Revendications en mouvement

Micheline, 78 ans, se réjouit de voir autant de jeunes participer à la manifestation. En tant que membre de la Marche mondiale des femmes et du Collectif neuchâtelois pour la grève féministe, la retraitée s’est investie dans l’organisation de la journée. Un exercice connu pour celle qui se remémore avec le sourire sa première marche pour l’égalité il y a de cela 30 ans. «Les revendications ont bien évolué depuis 1991. On parle aujourd’hui beaucoup plus de la communauté LGBTQI+ et des violences faites aux femmes», remarque l’ancienne maîtresse d’école enfantine. Et d’ajouter, en parlant de sa profession: «Jusqu’en 1985, mon métier n’était pas reconnu officiellement par l’Etat. Il était exercé presque uniquement par des femmes et nous étions très mal payées.» Aujourd’hui, grand-mère de trois petits-fils, Micheline tente de leur transmettre ses valeurs féministes en leur offrant notamment des bandes dessinées sur le sujet. «J’ai commencé avec mon fils et, aujourd’hui, c’est au tour de mes petits-enfants!»
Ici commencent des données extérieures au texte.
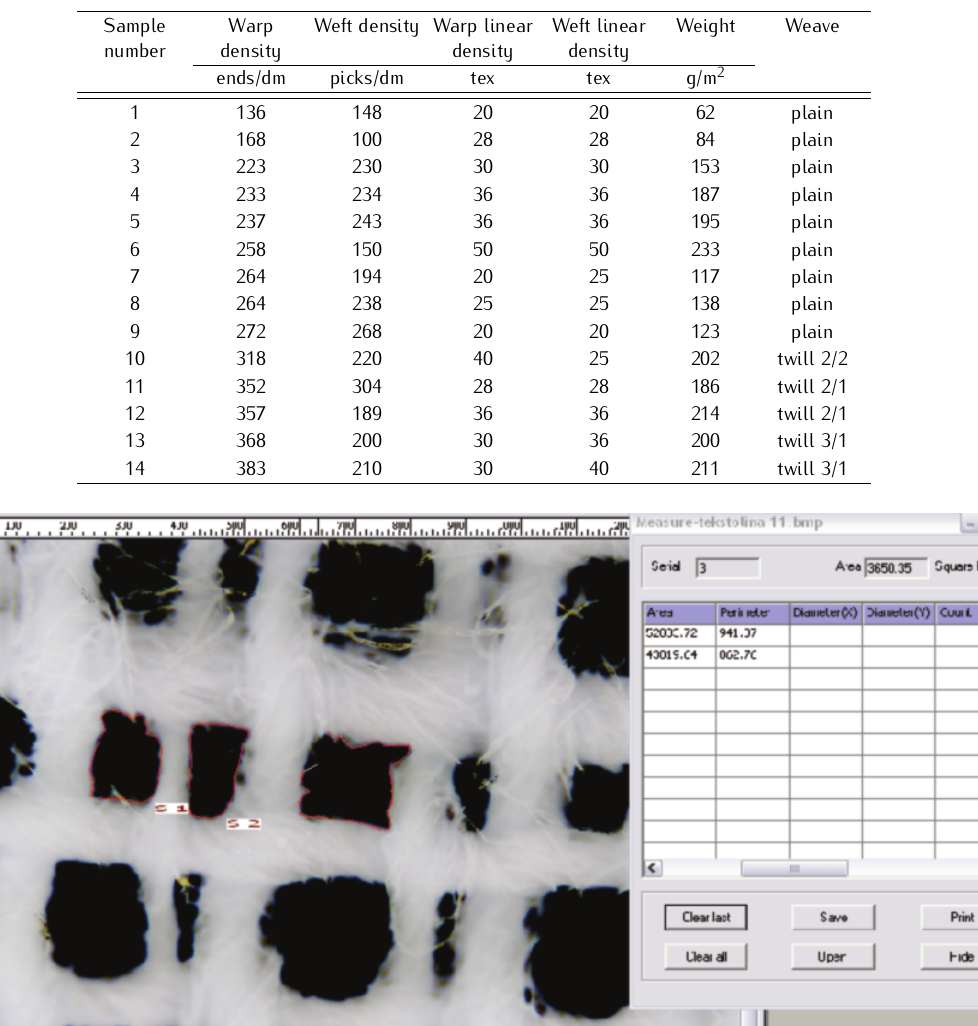
increases, the error will decrease; the tradeoff is an in- crease in measurement effort and thus an increase in over- all analysis time. On the best of the present author’s ex- perience, the additional costs of such measurement would not be compensated by the accuracy of the obtained mean value of the pore area, due to the great dispersion of the single results. Fig. 5 shows results for the single measurements, together with the mean value and stan- dard deviation of the pore area for two of the samples – 4 (Fig. 5(a)) and 11 (Fig. 5(b)).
Une égalité à l’échelle mondiale

«C’est la première fois que je participe à cette grève. J’en ai marre de ne pas être prise au sérieux en tant que femme», raconte Irena, 40 ans, vendeuse dans une grande surface depuis plusieurs années. La militante a, pour l’occasion, préparé un discours sur les conditions de travail dans la vente. «Les femmes représentent 70% du personnel du commerce de détail en Suisse. Entre stress, surcharge et menaces de licenciement, elles ont été en première ligne pendant la crise du Covid-19. Et pourtant, elles restent encore et toujours discriminées.» Si Irena se trouve bien lotie en tant que femme en Suisse, elle estime qu’on peut toujours faire mieux. «On ne manifeste pas uniquement pour notre pays, mais pour atteindre l’égalité à l’échelle mondiale!» Membre d’Unia, la quarantenaire appelle les travailleuses à rejoindre les syndicats et à participer aux assemblées, où les femmes, précise-t-elle, sont malheureusement encore minoritaires.


Une femme sur cinq

«Je manifeste aujourd’hui surtout contre les violences sexistes et sexuelles faites aux femmes», explique Inès, 21 ans, membre de la Chorale révolutionnaire et des Actions étudiantes durables (AED). Appliquée à écrire un slogan sur une pancarte, l’étudiante en histoire et archéologie à l’Université de Neuchâtel rappelle qu’une femme sur cinq est victime de violences sexuelles en Suisse et que la moitié de celles-ci préfèrent garder le silence par honte ou par peur de ne pas être crues. Elle ajoute avec conviction: «J’aimerais que le terme de féminisme ne soit plus uniquement axé sur des considérations de femmes blanches et bourgeoises, mais qu’il inclue notamment celles des migrantes et des musulmanes.» Inès, pour lutter contre le sexisme à son échelle, raconte qu’elle intervient toujours lorsqu’elle entend un propos discriminant dans son entourage. Et essaie de se distancier des standards de beauté qui lui paraissent toxiques. Elle prépare également, avec l’association Défi Vélo, des cours de vélo destinés aux femmes migrantes afin de promouvoir ce moyen de transport au sein de différentes cultures.